What needs to be done |
Repeat the line that contains "root of tail: (154, 221)" exactly, along with each following line up to and including the last line of the entries.

Information supplied |

↓↓↓

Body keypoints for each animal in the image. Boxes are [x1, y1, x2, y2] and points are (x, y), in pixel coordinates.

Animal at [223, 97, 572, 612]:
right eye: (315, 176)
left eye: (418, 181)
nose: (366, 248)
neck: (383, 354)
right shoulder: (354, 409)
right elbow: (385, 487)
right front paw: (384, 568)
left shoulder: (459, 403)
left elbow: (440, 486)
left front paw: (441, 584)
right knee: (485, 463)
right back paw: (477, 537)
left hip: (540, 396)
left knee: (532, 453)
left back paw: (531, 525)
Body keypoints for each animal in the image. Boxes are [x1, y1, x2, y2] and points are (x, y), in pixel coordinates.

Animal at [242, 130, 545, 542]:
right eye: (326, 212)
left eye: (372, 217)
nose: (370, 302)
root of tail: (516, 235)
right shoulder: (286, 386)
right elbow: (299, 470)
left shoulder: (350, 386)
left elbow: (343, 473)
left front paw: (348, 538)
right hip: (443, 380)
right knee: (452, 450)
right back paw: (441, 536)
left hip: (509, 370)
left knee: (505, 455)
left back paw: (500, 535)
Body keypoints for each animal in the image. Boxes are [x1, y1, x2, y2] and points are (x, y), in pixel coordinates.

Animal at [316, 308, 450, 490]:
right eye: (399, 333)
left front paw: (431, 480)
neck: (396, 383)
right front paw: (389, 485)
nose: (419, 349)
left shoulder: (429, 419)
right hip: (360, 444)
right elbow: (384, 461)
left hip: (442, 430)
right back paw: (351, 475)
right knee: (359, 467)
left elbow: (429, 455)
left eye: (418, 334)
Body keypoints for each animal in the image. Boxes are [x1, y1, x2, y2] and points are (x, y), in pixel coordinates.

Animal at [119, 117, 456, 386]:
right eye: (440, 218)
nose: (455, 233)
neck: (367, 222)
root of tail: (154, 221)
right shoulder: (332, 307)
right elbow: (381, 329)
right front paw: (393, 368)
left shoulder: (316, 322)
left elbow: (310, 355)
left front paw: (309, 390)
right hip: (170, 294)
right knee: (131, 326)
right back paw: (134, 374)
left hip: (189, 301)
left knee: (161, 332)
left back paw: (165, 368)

↑↑↑

Solution |
root of tail: (154, 221)
right shoulder: (332, 307)
right elbow: (381, 329)
right front paw: (393, 368)
left shoulder: (316, 322)
left elbow: (310, 355)
left front paw: (309, 390)
right hip: (170, 294)
right knee: (131, 326)
right back paw: (134, 374)
left hip: (189, 301)
left knee: (161, 332)
left back paw: (165, 368)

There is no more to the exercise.